Exercise: Copy out each line from the start of the material below until the line with "right hip: (276, 377)", that line included.

===== Entries supplied =====

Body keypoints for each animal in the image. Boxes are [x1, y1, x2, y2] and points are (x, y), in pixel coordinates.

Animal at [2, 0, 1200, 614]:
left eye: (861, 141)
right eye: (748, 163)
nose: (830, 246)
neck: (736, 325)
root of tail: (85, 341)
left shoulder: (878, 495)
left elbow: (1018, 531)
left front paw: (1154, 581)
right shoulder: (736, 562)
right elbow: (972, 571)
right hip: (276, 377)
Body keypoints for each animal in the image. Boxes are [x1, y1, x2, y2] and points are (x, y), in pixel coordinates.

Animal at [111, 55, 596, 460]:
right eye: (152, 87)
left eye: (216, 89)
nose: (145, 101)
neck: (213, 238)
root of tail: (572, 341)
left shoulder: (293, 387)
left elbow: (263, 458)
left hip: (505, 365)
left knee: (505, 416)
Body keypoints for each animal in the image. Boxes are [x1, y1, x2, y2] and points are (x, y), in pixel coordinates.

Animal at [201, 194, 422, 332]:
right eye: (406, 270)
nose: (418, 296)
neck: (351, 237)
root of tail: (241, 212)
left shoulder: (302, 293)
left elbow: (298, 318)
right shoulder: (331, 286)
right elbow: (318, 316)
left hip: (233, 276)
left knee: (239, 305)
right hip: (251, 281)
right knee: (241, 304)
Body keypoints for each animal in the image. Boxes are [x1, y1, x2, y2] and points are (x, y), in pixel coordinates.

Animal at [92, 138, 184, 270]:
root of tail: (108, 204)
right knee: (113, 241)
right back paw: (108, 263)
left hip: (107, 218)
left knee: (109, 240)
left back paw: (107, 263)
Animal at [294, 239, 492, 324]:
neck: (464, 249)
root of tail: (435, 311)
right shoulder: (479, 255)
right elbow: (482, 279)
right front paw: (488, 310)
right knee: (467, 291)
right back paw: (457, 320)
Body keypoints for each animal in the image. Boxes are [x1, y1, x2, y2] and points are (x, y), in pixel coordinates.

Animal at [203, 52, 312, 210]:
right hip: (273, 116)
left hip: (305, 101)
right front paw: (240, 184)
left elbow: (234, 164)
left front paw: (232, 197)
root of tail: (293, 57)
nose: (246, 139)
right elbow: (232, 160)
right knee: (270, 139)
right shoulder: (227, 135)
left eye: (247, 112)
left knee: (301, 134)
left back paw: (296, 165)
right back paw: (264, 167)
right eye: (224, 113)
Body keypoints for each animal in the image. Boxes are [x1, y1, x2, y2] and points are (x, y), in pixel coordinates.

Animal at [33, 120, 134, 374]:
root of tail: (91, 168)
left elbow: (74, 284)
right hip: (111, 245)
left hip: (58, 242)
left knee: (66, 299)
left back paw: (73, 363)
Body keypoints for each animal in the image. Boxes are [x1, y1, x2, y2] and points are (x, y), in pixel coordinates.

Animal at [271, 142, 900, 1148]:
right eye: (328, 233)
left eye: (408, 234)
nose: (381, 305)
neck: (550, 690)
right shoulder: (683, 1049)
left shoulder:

=====

Reply to the task:
Body keypoints for each animal in the image. Boxes are [x1, y1, x2, y2] and points are (x, y), in pixel coordinates.

Animal at [2, 0, 1200, 614]:
left eye: (861, 141)
right eye: (748, 163)
nose: (830, 246)
neck: (736, 325)
root of tail: (85, 341)
left shoulder: (878, 495)
left elbow: (1018, 531)
left front paw: (1154, 581)
right shoulder: (736, 562)
right elbow: (972, 571)
right hip: (276, 377)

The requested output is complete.